1000mg in 100mL 0.9% NaCl at 600mL/hr (takes 10 minutes) via guardrails.
Contraindications- DVT, PE, subarachnoid haemorrhage.
Adverse effects- GI upset
Other actions/ care to be done
Monitor and measure blood loss (patient lost nearly 1 litter of blood before theatre).
Comfort the patient and her husband.
Blood taken for FBC, crossmatch, and group & hold.
Alert gynae team of the patients status- keep regular updates
Prepare for theatre- book a bed for post procedure.
Find kete for baby as patient and husband want to bury baby in family plot.
Medication legislation
Medicines Act 1981- medicines can only be given by those authorised to administer medication under the authorisation of a prescriber OR in accordance with a standing order.

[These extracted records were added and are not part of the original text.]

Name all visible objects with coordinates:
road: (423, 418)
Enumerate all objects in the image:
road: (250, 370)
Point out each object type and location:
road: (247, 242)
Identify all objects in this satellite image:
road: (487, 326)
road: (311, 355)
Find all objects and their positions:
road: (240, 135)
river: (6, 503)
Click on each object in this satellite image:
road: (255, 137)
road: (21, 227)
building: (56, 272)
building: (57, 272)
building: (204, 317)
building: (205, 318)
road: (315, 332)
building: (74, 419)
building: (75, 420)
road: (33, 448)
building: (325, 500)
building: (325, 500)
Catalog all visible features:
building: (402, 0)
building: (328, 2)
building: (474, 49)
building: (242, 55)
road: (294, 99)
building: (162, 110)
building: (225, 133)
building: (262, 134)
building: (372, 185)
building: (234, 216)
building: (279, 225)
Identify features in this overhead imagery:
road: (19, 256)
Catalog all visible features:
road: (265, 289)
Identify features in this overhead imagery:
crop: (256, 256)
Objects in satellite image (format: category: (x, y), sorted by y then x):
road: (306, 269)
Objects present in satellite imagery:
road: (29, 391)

Before medication administration, nurses must ensure that all prescriptions are legible, are signed by the prescriber and is dated. The 7 medication rights need to be performed.
All medications involved with a patient having a termination need to be checked by two nurses when administering, and no standing orders are to be performed (however, according to TDHB policy telephone orders can be performed in the event of an emergency)
NZNO competencies and code of conduct: Nurses must ensure that they are practicing in accordance to their scope of practice, are familiar with the area’s policy around termination of pregnancy, at any time nurses can decline to partake in a termination of pregnancy. According to TDHB policy, nurses must have done a education day on terminations, as well as being signed off by an RN with experience.